Though they do genereally have the option to make synthetic full backups, by actively merging a full backup and all of its descendants onto a new tape or whatever, so you don't have to hit your workload for an actual full backup.
sdns575@reddit (OP)
Hi and thank you for your answer.
So the method difference is due to writing on support like tape.
ErasmusDarwin@reddit
Bacula et al. are better if you're using tapes or otherwise have your backups spread across more than a single filesystem. It also lets you better manage retention and rotation across multiple locations.

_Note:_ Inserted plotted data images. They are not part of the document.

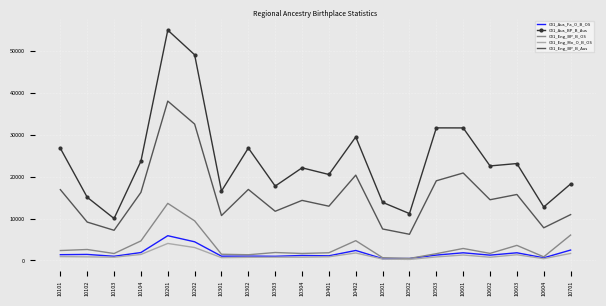

In C01_Aus_Fa_O_B_OS, how many points are higher than both neighbors (excluding endpoints)?

7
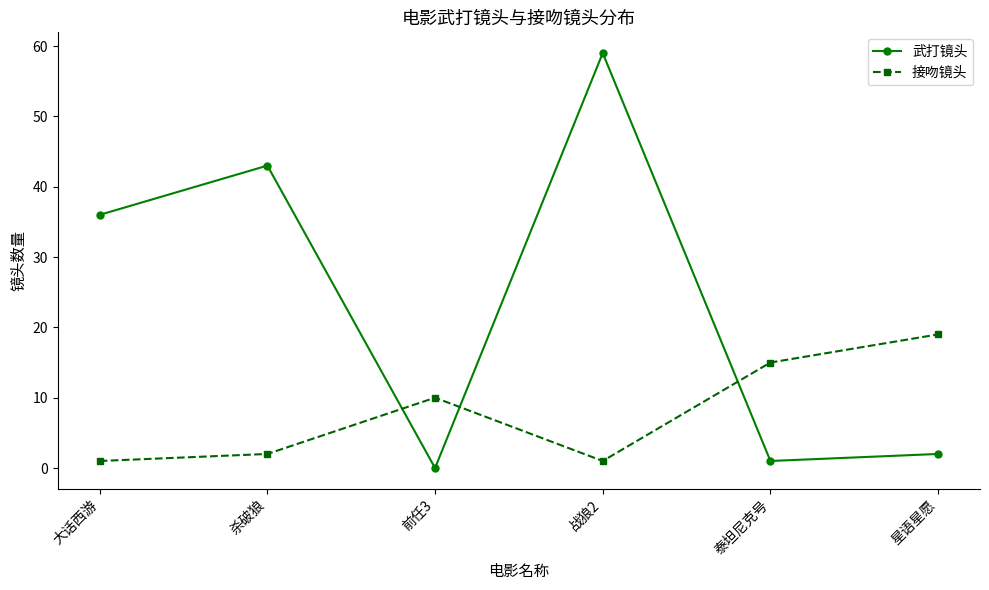

At how many categories does at least one series exceed 12?

5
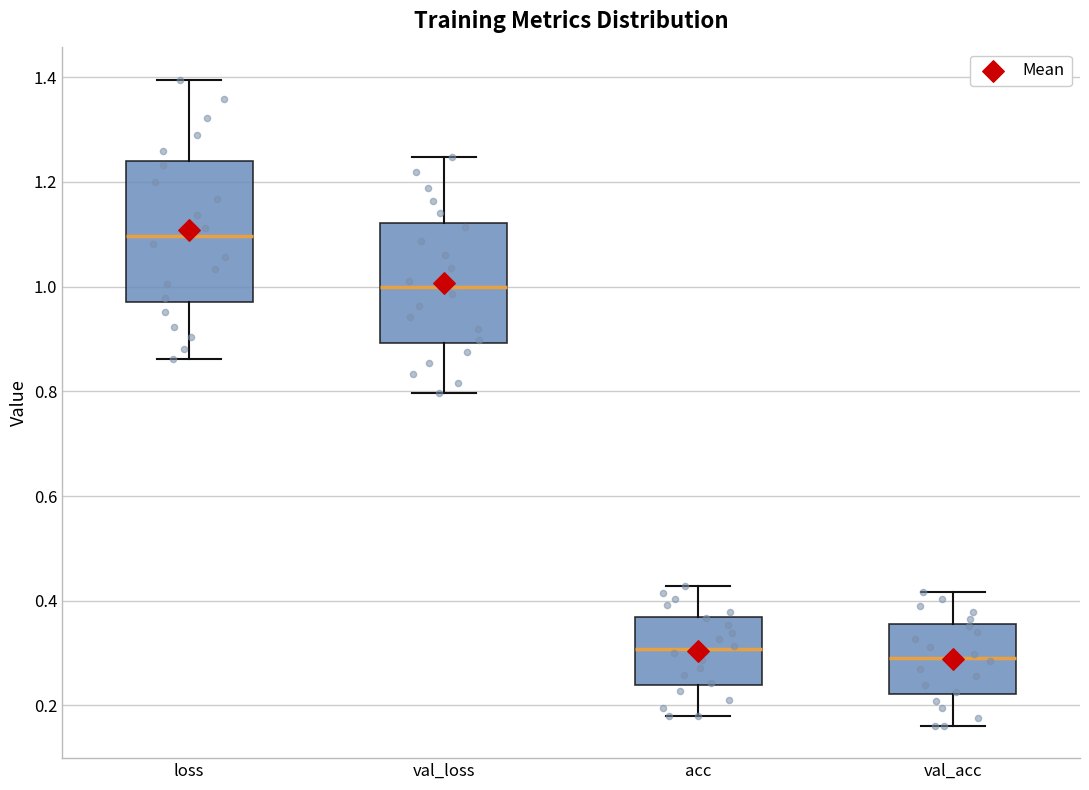

Which box's median line is the highest?

loss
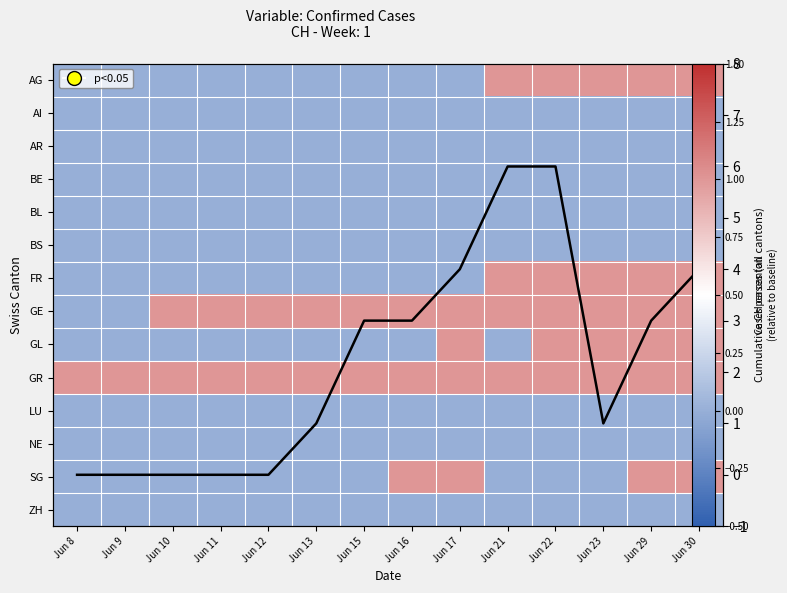

Between Jun 17 and Jun 15, which is larger?

Jun 17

The other solutions are great until your data starts exceeding the size of a single filesystem, at which point you're kinda in trouble if you can't easily grow your filesystem or migrate to somewhere bigger. But if you aren't running into problems, then the convenience of the more casual solutions is a win.
I used to use BackupPC (essentially rsync+perl with built-in dedup, compression, and periodic integrity checks) for a single server, and it was a lot easier to deal with than the Bacula setup I use for multiple servers these days.